Exploratory Data Analysis can not only provide tools to get insight from data, it is also a good method to find flaws in the data. The original DataFrame created using Kaggle Electric Vehicle population data can be found here.
The code for EDA can be found here.
The first step was to get an idea about the population of Electric Vehicles in each state. It was seen from Fig 1 that only Washington had any Electric Vehicles registered in the whole country. Thanks to domain knowledge, this seemed wrong. After digging into the data, it was found that the Kaggle dataset advertised as a full country dataset, but only had data pertaining to Washington. This is not the data that is needed. Through this visualization, the error in the dataset was easily found.
The next step is to correct this mistake and obtain data for each state. Multiple sources were used to find this data, majority of it was fabricated using this website.

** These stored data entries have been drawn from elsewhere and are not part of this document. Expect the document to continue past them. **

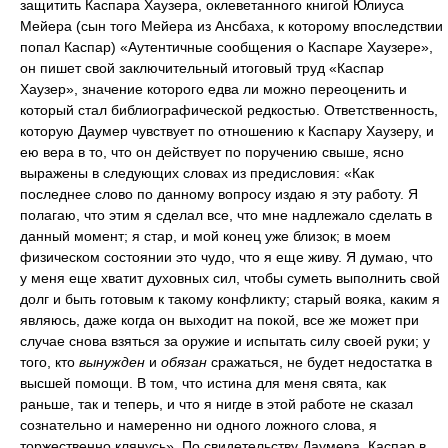
защитить Каспара Хаузера, оклеветанного книгой Юлиуса
Мейера (сын того Мейера из Ансбаха, к которому впоследствии
попал Каспар) «Аутентичные сообщения о Каспаре Хаузере»,
он пишет свой заключительный итоговый труд «Каспар
Хаузер», значение которого едва ли можно переоценить и
который стал библиографической редкостью. Ответственность,
которую Даумер чувствует по отношению к Каспару Хаузеру, и
ею вера в то, что он действует по поручению свыше, ясно
выражены в следующих словах из предисловия: «Как
последнее слово по данному вопросу издаю я эту работу. Я
полагаю, что этим я сделал все, что мне надлежало сделать в
данный момент; я стар, и мой конец уже близок; в моем
физическом состоянии это чудо, что я еще живу. Я думаю, что
у меня еще хватит духовных сил, чтобы суметь выполнить свой
долг и быть готовым к такому конфликту; старый вояка, каким я
являюсь, даже когда он выходит на покой, все же может при
случае снова взяться за оружие и испытать силу своей руки; у
того, кто
вынужден
и
обязан
сражаться, не будет недостатка в
высшей помощи. В том, что истина для меня свята, как
раньше, так и теперь, и что я нигде в этой работе не сказал
сознательно и намеренно ни одного ложного слова, я
торжественно клянусь». По свидетельству Даумера, Каспар в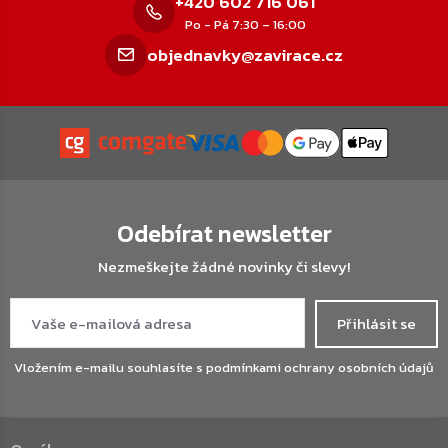
+420 602 716 061
Po - Pá 7:30 – 16:00
objednavky@zavirace.cz
Odebírat newsletter
Nezmeškejte žádné novinky či slevy!
Přihlásit se
Vložením e-mailu souhlasíte s
podmínkami ochrany osobních údajů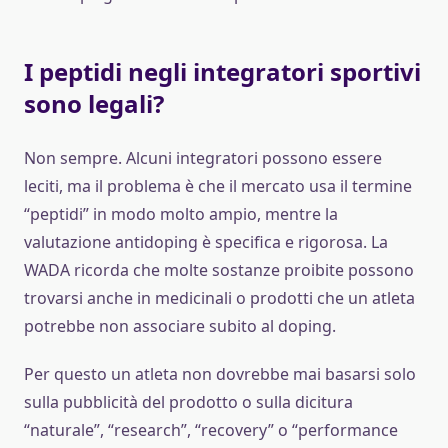
I peptidi negli integratori sportivi
sono legali?
Non sempre. Alcuni integratori possono essere
leciti, ma il problema è che il mercato usa il termine
“peptidi” in modo molto ampio, mentre la
valutazione antidoping è specifica e rigorosa. La
WADA ricorda che molte sostanze proibite possono
trovarsi anche in medicinali o prodotti che un atleta
potrebbe non associare subito al doping.
Per questo un atleta non dovrebbe mai basarsi solo
sulla pubblicità del prodotto o sulla dicitura
“naturale”, “research”, “recovery” o “performance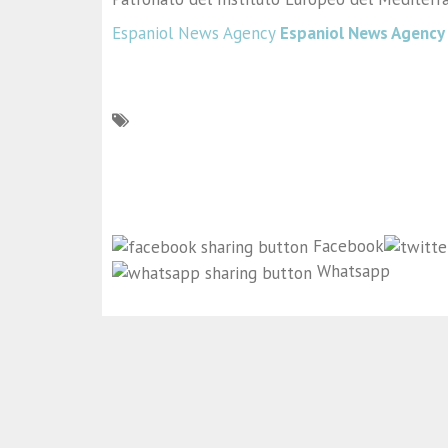
Espaniol News Agency
Espaniol News Agency
Facebook
Whatsapp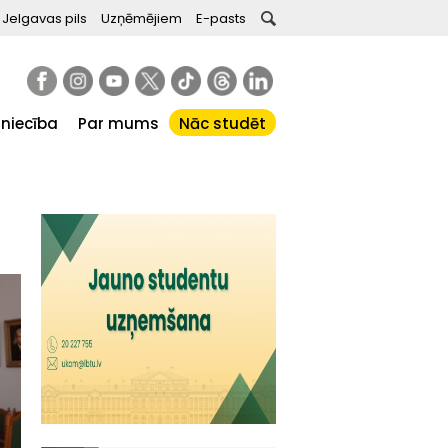
Jelgavas pils
Uzņēmējiem
E-pasts
tniecība
Par mums
Nāc studēt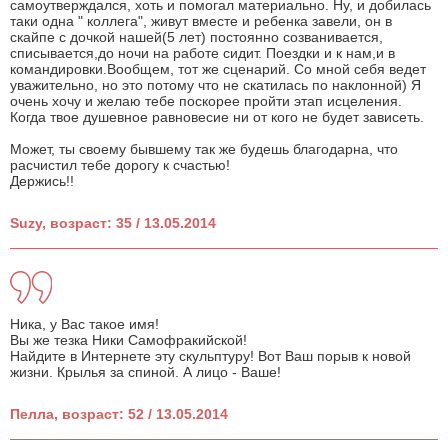
самоутверждался, хоть и помогал материально. Ну, и добилась
таки одна " коллега", живут вместе и ребенка завели, он в
скайпе с дочкой нашей(5 лет) постоянно созванивается,
списывается,до ночи на работе сидит. Поездки и к нам,и в
командировки.Вообщем, тот же сценарий. Со мной себя ведет
уважительно, но это потому что не скатилась по наклонной) Я
очень хочу и желаю тебе поскорее пройти этап исцеления.
Когда твое душевное равновесие ни от кого не будет зависеть.
Может, ты своему бывшему так же будешь благодарна, что
расчистил тебе дорогу к счастью!
Держись!!
Suzy, возраст: 35 / 13.05.2014
Ника, у Вас такое имя!
Вы же тезка Ники Самофракийской!
Найдите в Интернете эту скульптуру! Вот Ваш порыв к новой
жизни. Крылья за спиной. А лицо - Ваше!
Пелла, возраст: 52 / 13.05.2014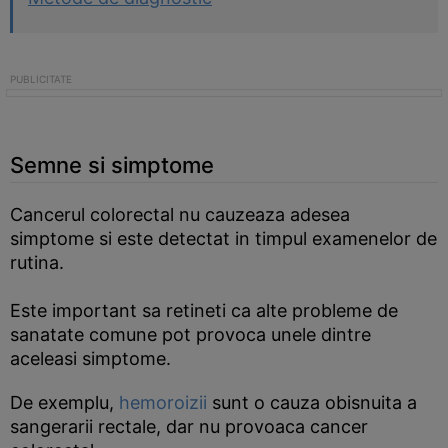
Semne si simptome
Cancerul colorectal nu cauzeaza adesea
simptome si este detectat in timpul examenelor de
rutina.
Este important sa retineti ca alte probleme de
sanatate comune pot provoca unele dintre
aceleasi simptome.
De exemplu,
hemoroizii
sunt o cauza obisnuita a
sangerarii rectale, dar nu provoaca cancer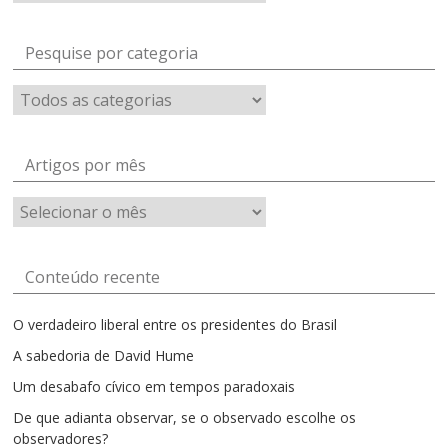
Pesquise por categoria
Artigos por mês
Artigos
por
mês
Conteúdo recente
O verdadeiro liberal entre os presidentes do Brasil
A sabedoria de David Hume
Um desabafo cívico em tempos paradoxais
De que adianta observar, se o observado escolhe os
observadores?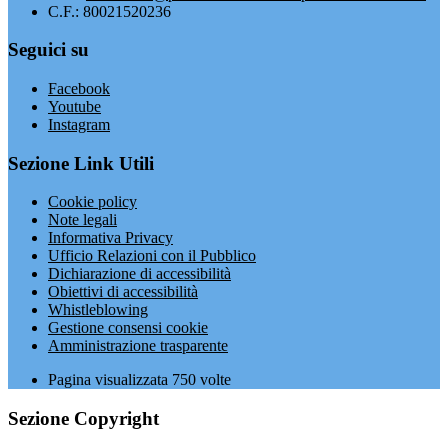
C.F.: 80021520236
Seguici su
Facebook
Youtube
Instagram
Sezione Link Utili
Cookie policy
Note legali
Informativa Privacy
Ufficio Relazioni con il Pubblico
Dichiarazione di accessibilità
Obiettivi di accessibilità
Whistleblowing
Gestione consensi cookie
Amministrazione trasparente
Pagina visualizzata
750
volte
Sezione Copyright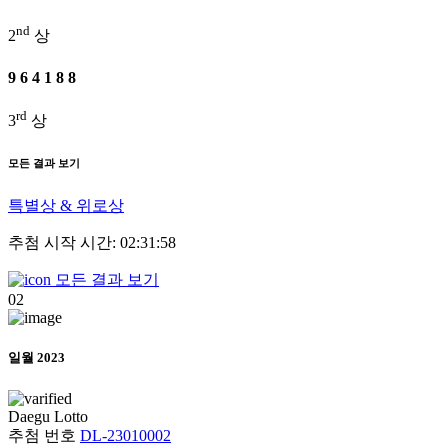
nd
2
상
9
6
4
1
8
8
rd
3
상
모든 결과 보기
특별상 & 위로상
추첨 시작 시간: 02:31:58
모든 결과 보기
02
일월 2023
Daegu
Lotto
추첨 번호
DL-23010002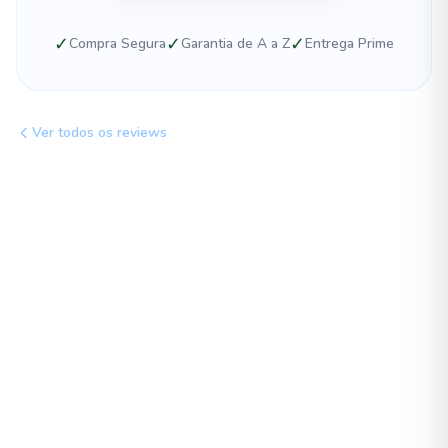
✓
✓
✓
Compra Segura
Garantia de A a Z
Entrega Prime
Ver todos os reviews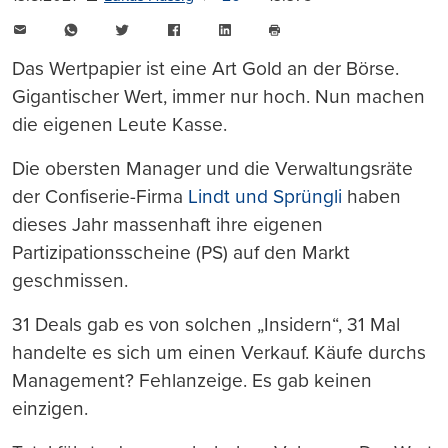
E-
WhatsApp
Twitter
Facebook
LinkedIn
Mail
Seite
drucken
Das Wertpapier ist eine Art Gold an der Börse.
Gigantischer Wert, immer nur hoch. Nun machen
die eigenen Leute Kasse.
Die obersten Manager und die Verwaltungsräte
der Confiserie-Firma
Lindt und Sprüngli
haben
dieses Jahr massenhaft ihre eigenen
Partizipationsscheine (PS) auf den Markt
geschmissen.
31 Deals gab es von solchen „Insidern“, 31 Mal
handelte es sich um einen Verkauf. Käufe durchs
Management? Fehlanzeige. Es gab keinen
einzigen.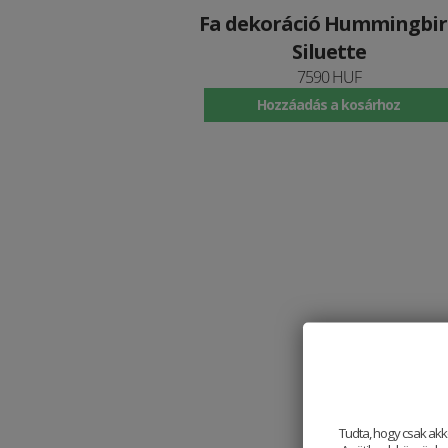
Fa dekoráció Hummingbir
Siluette
7590 HUF
Hozzáadás a kosárhoz
Tudta, hogy csak akk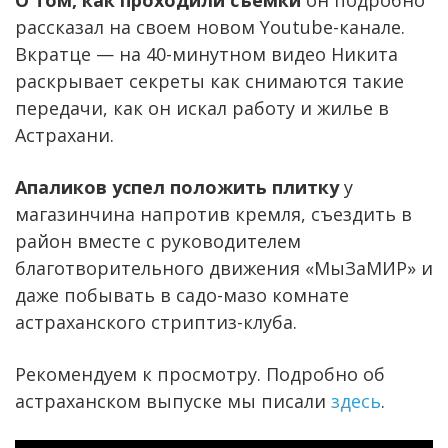
рассказал на своем новом Youtube-канале.
Вкратце — на 40-минутном видео Никита
раскрывает секреты как снимаются такие
передачи, как он искал работу и жилье в
Астрахани.
Апаликов успел положить плитку
у
магазинчина напротив кремля, съездить в
район вместе с руководителем
благотворительного движения «МыЗаМИР» и
даже побывать в садо-мазо комнате
астраханского стриптиз-клуба.
Рекомендуем к просмотру. Подробно об
астраханском выпуске мы писали
здесь
.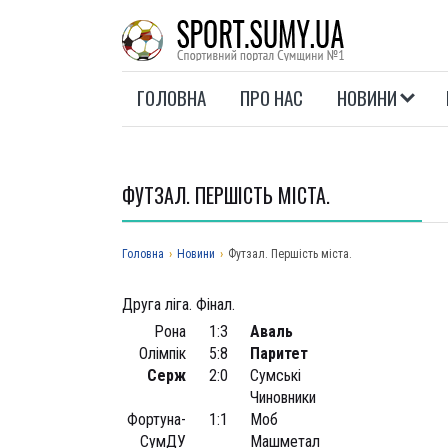
ГОЛОВНА
ПРО НАС
НОВИНИ
ФУТЗАЛ. ПЕРШІСТЬ МІСТА.
Головна
›
Новини
›
Футзал. Першість міста.
Друга ліга. Фінал.
Рона
1:3
Аваль
Олімпік
5:8
Паритет
Серж
2:0
Сумські
Чиновники
Фортуна-
1:1
Моб
СумДУ
Машметал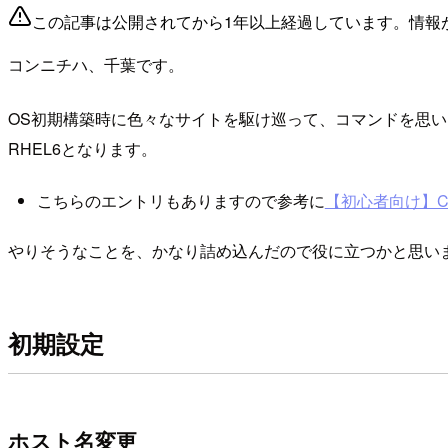
この記事は公開されてから1年以上経過しています。情報
コンニチハ、千葉です。
OS初期構築時に色々なサイトを駆け巡って、コマンドを思
RHEL6となります。
こちらのエントリもありますので参考に
【初心者向け】C
やりそうなことを、かなり詰め込んだので役に立つかと思いま
初期設定
ホスト名変更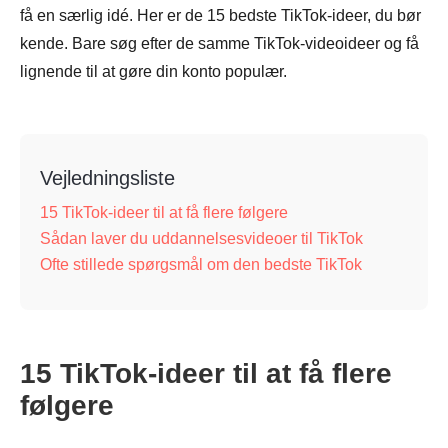
få en særlig idé. Her er de 15 bedste TikTok-ideer, du bør
kende. Bare søg efter de samme TikTok-videoideer og få
lignende til at gøre din konto populær.
Vejledningsliste
15 TikTok-ideer til at få flere følgere
Sådan laver du uddannelsesvideoer til TikTok
Ofte stillede spørgsmål om den bedste TikTok
15 TikTok-ideer til at få flere
følgere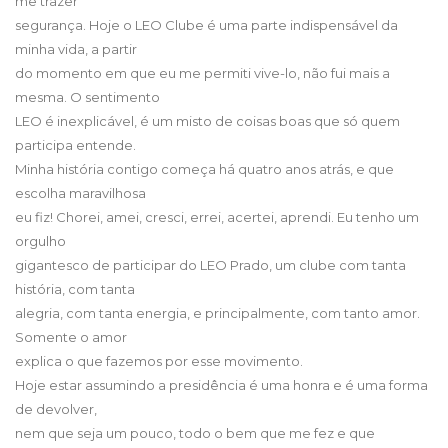
me trazer
segurança. Hoje o LEO Clube é uma parte indispensável da
minha vida, a partir
do momento em que eu me permiti vive-lo, não fui mais a
mesma. O sentimento
LEO é inexplicável, é um misto de coisas boas que só quem
participa entende.
Minha história contigo começa há quatro anos atrás, e que
escolha maravilhosa
eu fiz! Chorei, amei, cresci, errei, acertei, aprendi. Eu tenho um
orgulho
gigantesco de participar do LEO Prado, um clube com tanta
história, com tanta
alegria, com tanta energia, e principalmente, com tanto amor.
Somente o amor
explica o que fazemos por esse movimento.
Hoje estar assumindo a presidência é uma honra e é uma forma
de devolver,
nem que seja um pouco, todo o bem que me fez e que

The values for adjusted to remove the 2021 and 2022 vehicle registrations. Using the new dataset, Fig 2 shows a better picture and distribution of Electric Vehicle Registrations from year 2008-2020.
After correcting the data, The new dataframe can be seen in Fig 3:
Now that the Electric Vehicle data is correct, it’s important to inquire whether the features associated to the label (Number of Electric Vehicles registered per state per year) are mostly flawless.
Let’s take a look at the Bachelor’s education attainment and GDP, and how the electric vehicle registration relate to each feature. In the figure on the left below, it can be seen that Number of electric vehicles registered are not necessarily dependent on the education level. Although the plot needs to be elaborated more into each state to find a better pattern. In the figure on the right below, it can be seen that the normalized number of electric vehicles does have a slight dependence on the normalized GDP.